→ **EXERCISE BRIEF**
Extract every line of text from the material below, keeping each one word for word and omitting the pictures.

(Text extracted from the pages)
=== Begin Enclosure ===

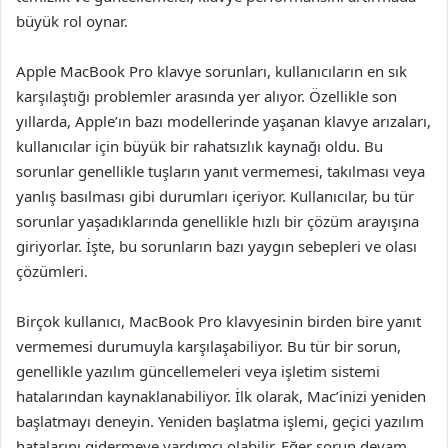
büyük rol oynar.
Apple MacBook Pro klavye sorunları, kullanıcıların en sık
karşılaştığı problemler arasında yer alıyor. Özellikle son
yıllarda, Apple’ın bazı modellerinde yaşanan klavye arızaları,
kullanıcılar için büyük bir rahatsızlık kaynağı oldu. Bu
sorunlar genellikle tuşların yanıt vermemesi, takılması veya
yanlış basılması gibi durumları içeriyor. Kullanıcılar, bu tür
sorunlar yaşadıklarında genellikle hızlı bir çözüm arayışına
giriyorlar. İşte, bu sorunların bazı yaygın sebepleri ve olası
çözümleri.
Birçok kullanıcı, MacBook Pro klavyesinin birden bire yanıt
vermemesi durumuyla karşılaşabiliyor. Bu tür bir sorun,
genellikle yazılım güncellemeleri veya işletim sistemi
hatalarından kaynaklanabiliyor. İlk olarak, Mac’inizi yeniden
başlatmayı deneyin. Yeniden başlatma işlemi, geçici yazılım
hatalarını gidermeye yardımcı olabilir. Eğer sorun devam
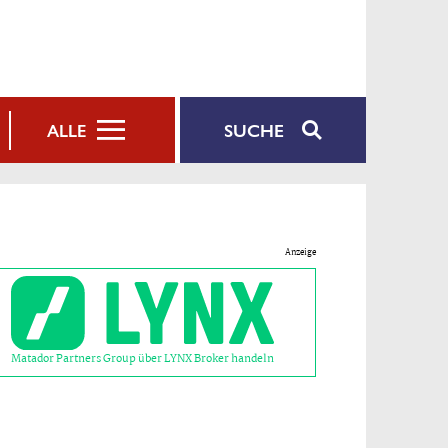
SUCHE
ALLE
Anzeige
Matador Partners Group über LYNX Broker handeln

=== End Enclosure ===

→ **WRITTEN SOLUTION**
büyük rol oynar.
Apple MacBook Pro klavye sorunları, kullanıcıların en sık
karşılaştığı problemler arasında yer alıyor. Özellikle son
yıllarda, Apple’ın bazı modellerinde yaşanan klavye arızaları,
kullanıcılar için büyük bir rahatsızlık kaynağı oldu. Bu
sorunlar genellikle tuşların yanıt vermemesi, takılması veya
yanlış basılması gibi durumları içeriyor. Kullanıcılar, bu tür
sorunlar yaşadıklarında genellikle hızlı bir çözüm arayışına
giriyorlar. İşte, bu sorunların bazı yaygın sebepleri ve olası
çözümleri.
Birçok kullanıcı, MacBook Pro klavyesinin birden bire yanıt
vermemesi durumuyla karşılaşabiliyor. Bu tür bir sorun,
genellikle yazılım güncellemeleri veya işletim sistemi
hatalarından kaynaklanabiliyor. İlk olarak, Mac’inizi yeniden
başlatmayı deneyin. Yeniden başlatma işlemi, geçici yazılım
hatalarını gidermeye yardımcı olabilir. Eğer sorun devam
SUCHE
ALLE
Anzeige
Matador Partners Group über LYNX Broker handeln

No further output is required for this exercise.